▶ Selection
Welcome to my Opera blog. I'll be writing about what Opera Roanoke is up to, and about some of the connections between and across opera and the arts.
Monday, May 28, 2012
Enchanted realms in the Bohemian woods: Wagner on Weber
One of my favorite works of the late 20th century is a symphony by John Adams, an orchestral triptych called Harmonielehre (Harmony Lesson). The title is a reference to a book by Schoenberg on his “theory of harmony.” The first movement was inspired by a dream set near the composer’s northern California home. Crossing the “San Francisco Bay Bridge,” the composer writes (in his engaging autobiography, Hallelujah Junction), “I looked out to see a huge oil tanker sitting in the water. As I watched, it slowly rose up like a Saturn rocket and blasted out of the bay and into the sky. I could see the rust-colored metal oxide of its hull as it took off.”
Composers have long remarked on the mysterious power of dreams and visions as sources of inspiration. Elsewhere I have quoted from the composer Jonathan Harvey’s excellent book on this subject, Music and Inspiration. It should not be surprising to learn about such colorful dreams coming from the composer of the vivid and original operas, Nixon in China and Doctor Atomic.

▶ Excerpted records
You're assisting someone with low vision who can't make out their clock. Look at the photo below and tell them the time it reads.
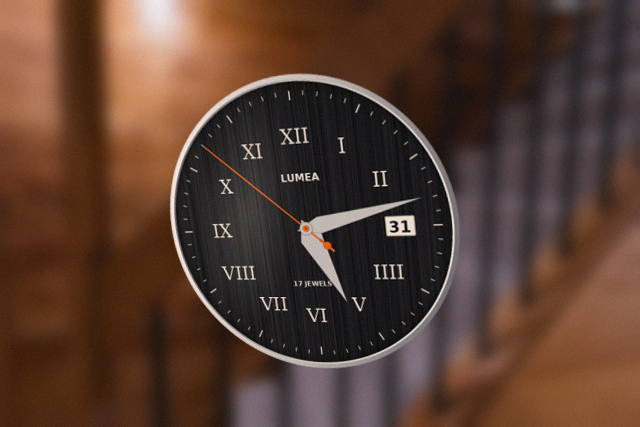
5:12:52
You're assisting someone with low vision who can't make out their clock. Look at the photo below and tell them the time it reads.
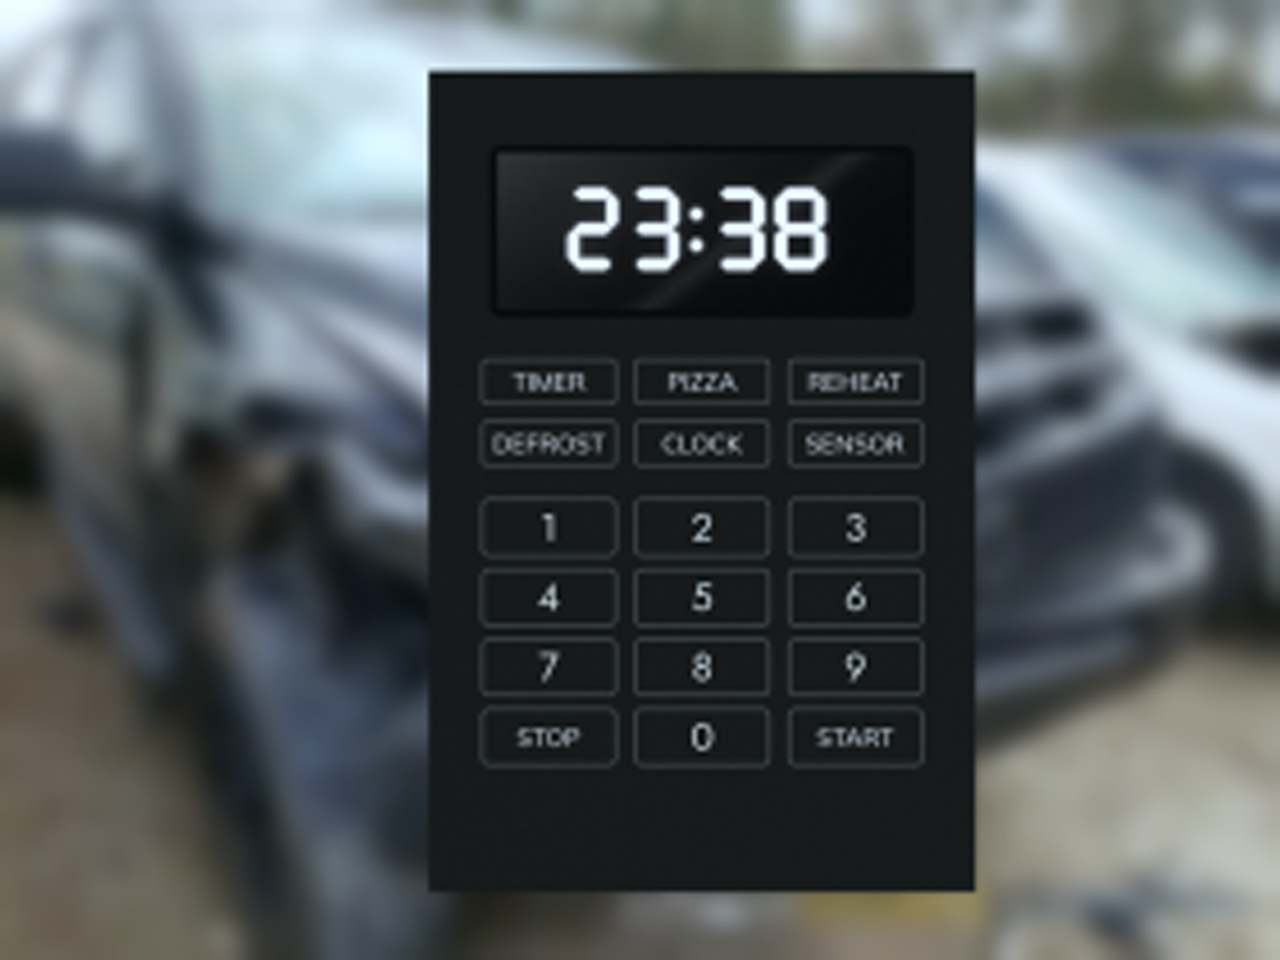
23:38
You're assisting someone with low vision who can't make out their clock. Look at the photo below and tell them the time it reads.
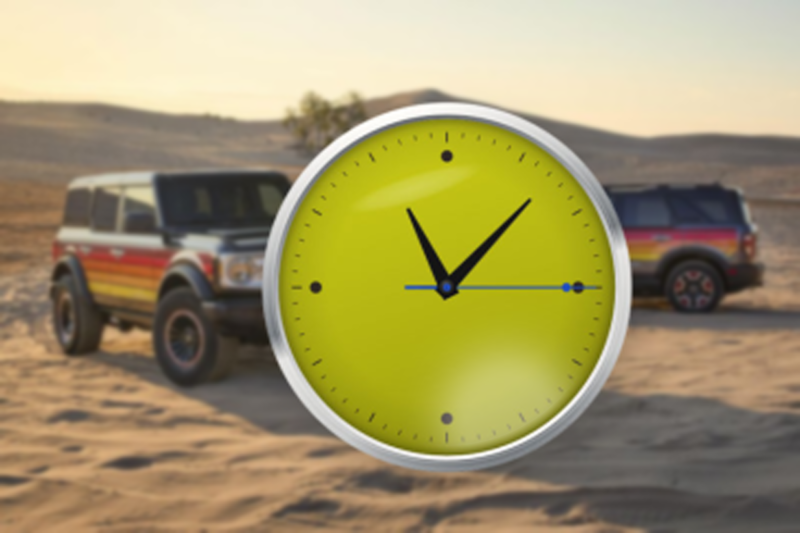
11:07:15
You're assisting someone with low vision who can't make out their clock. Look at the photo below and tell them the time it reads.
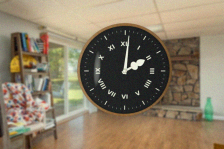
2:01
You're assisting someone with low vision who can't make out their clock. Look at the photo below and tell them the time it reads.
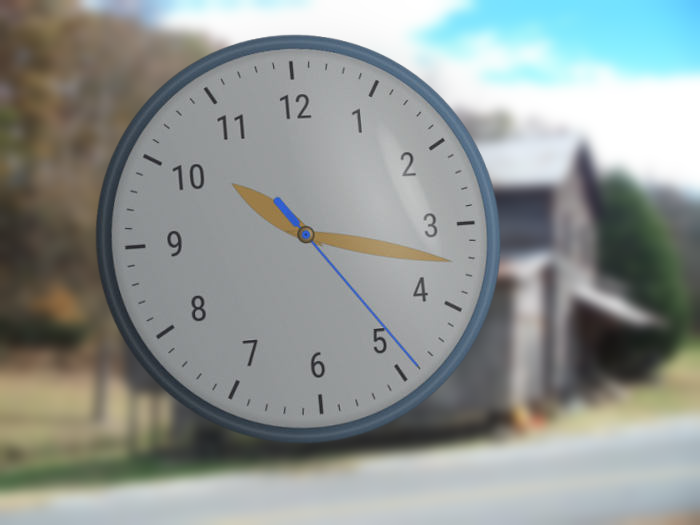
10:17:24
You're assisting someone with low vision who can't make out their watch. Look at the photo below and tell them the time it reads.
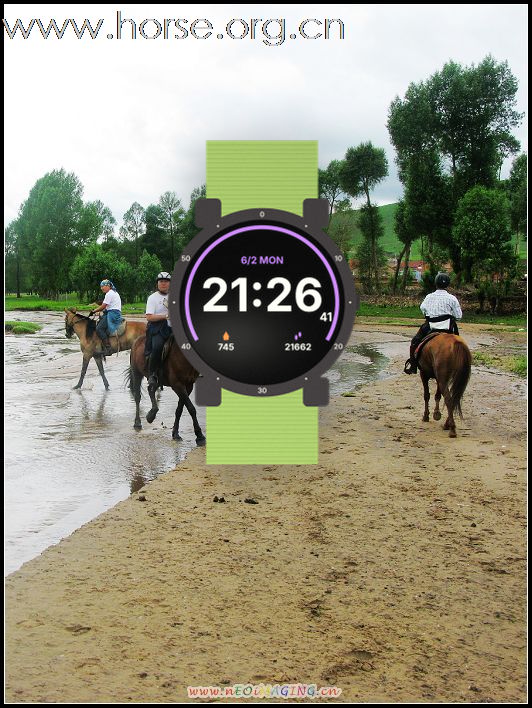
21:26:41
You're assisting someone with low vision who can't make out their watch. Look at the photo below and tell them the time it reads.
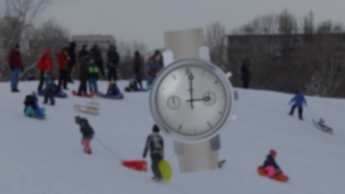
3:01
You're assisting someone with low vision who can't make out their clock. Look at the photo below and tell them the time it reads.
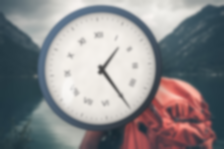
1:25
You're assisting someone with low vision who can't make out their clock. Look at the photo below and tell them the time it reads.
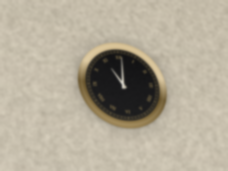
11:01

...

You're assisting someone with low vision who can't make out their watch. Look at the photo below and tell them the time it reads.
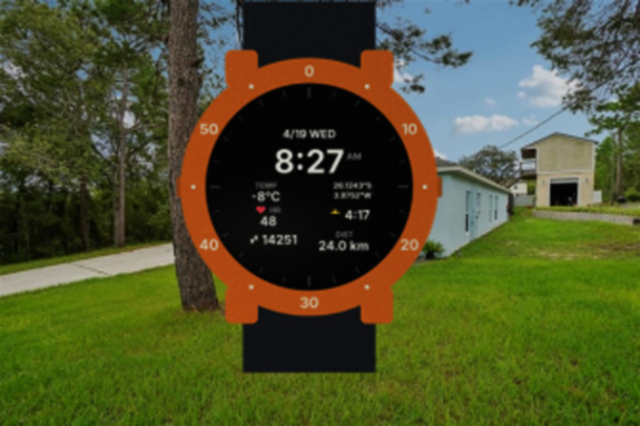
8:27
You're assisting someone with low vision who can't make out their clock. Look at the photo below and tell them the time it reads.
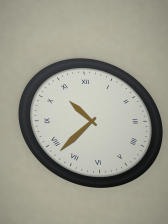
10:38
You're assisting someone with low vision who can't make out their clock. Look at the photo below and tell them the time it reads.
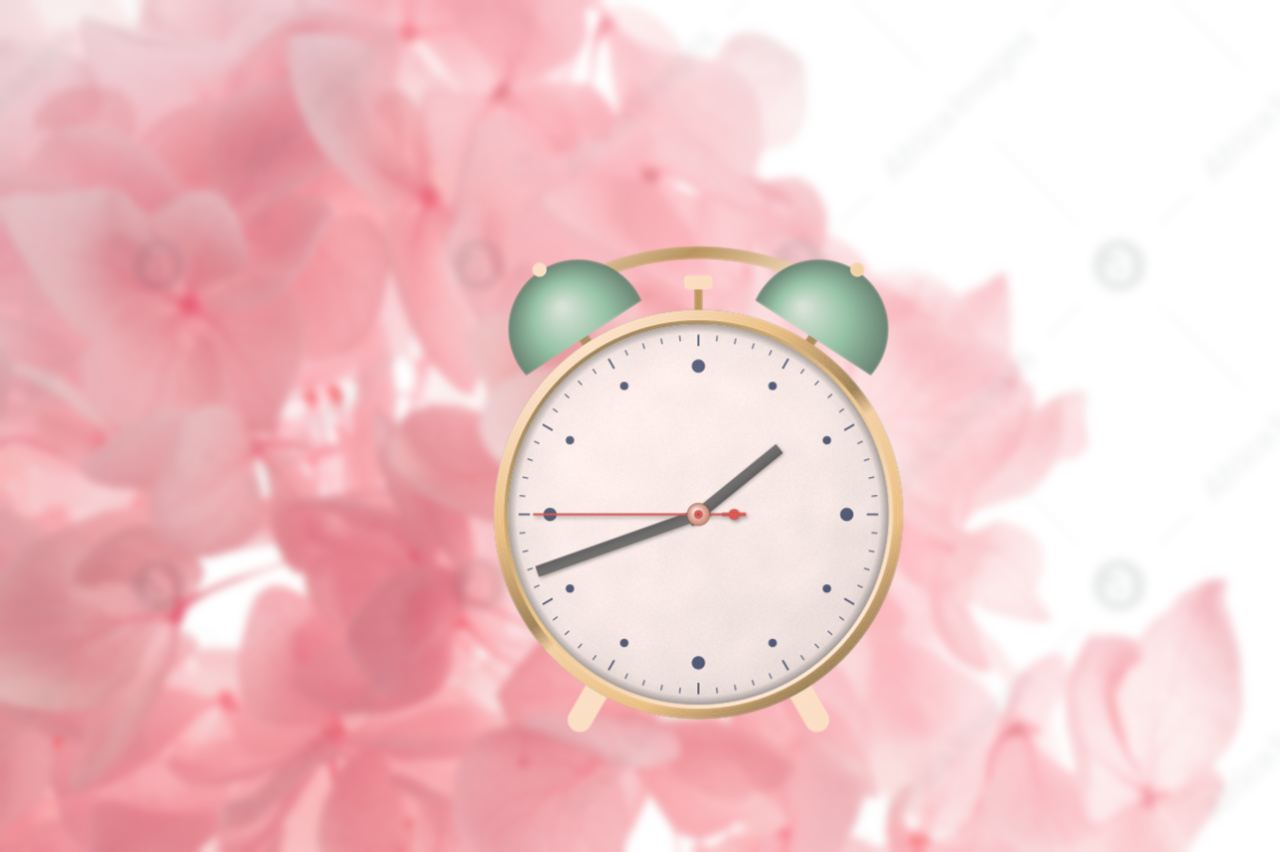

* * *

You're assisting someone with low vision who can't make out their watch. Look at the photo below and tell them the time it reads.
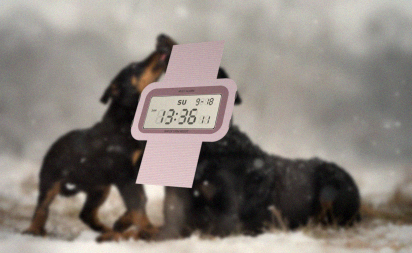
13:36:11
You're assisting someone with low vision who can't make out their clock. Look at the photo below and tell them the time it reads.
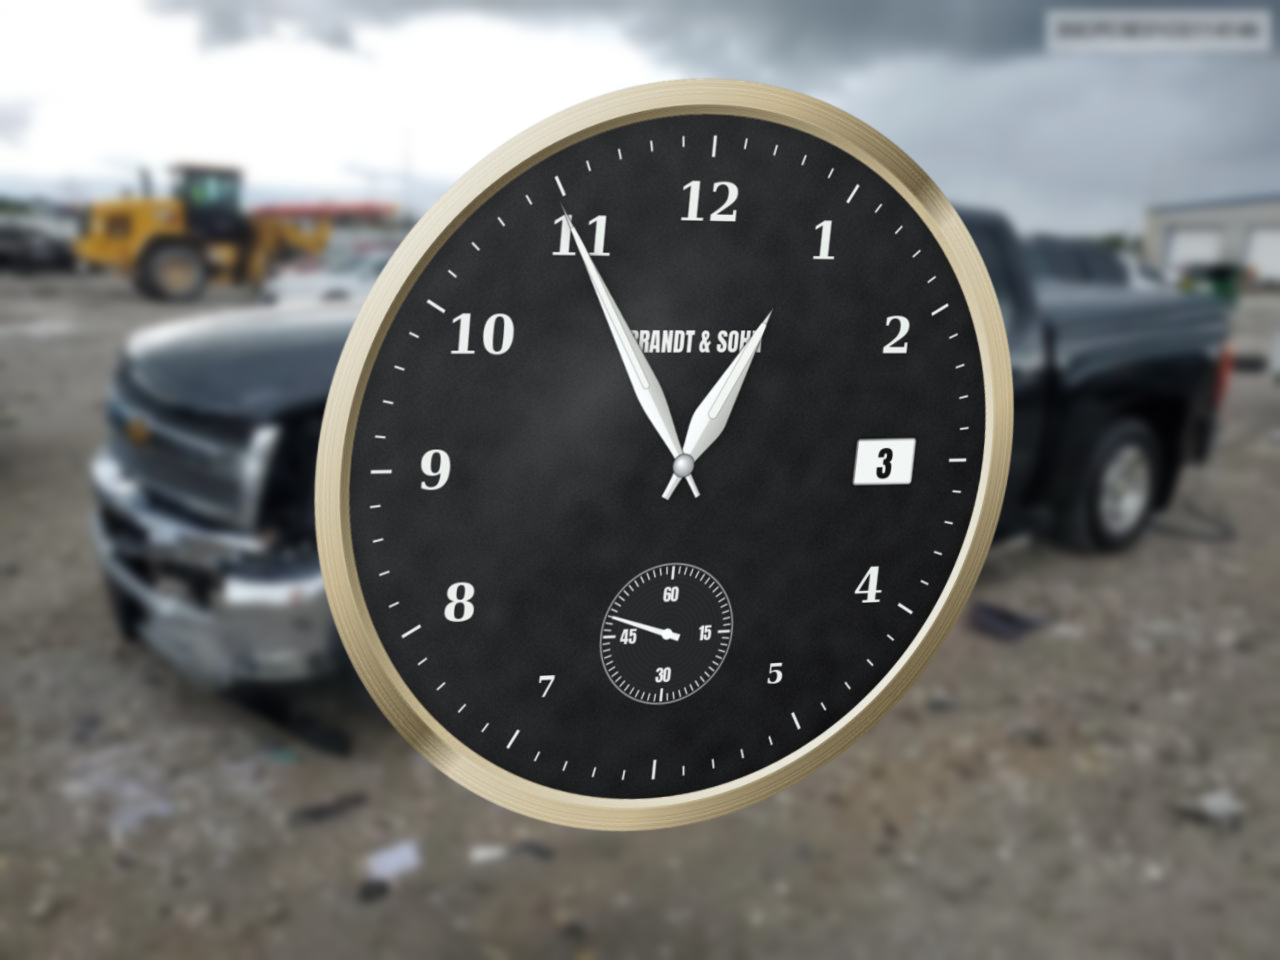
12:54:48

▶ What this task involves
Reproduce the part of the opera blog post above starting at "Composers have long" and ending at "and Doctor Atomic.".

▶ Completed exercise
Composers have long remarked on the mysterious power of dreams and visions as sources of inspiration. Elsewhere I have quoted from the composer Jonathan Harvey’s excellent book on this subject, Music and Inspiration. It should not be surprising to learn about such colorful dreams coming from the composer of the vivid and original operas, Nixon in China and Doctor Atomic.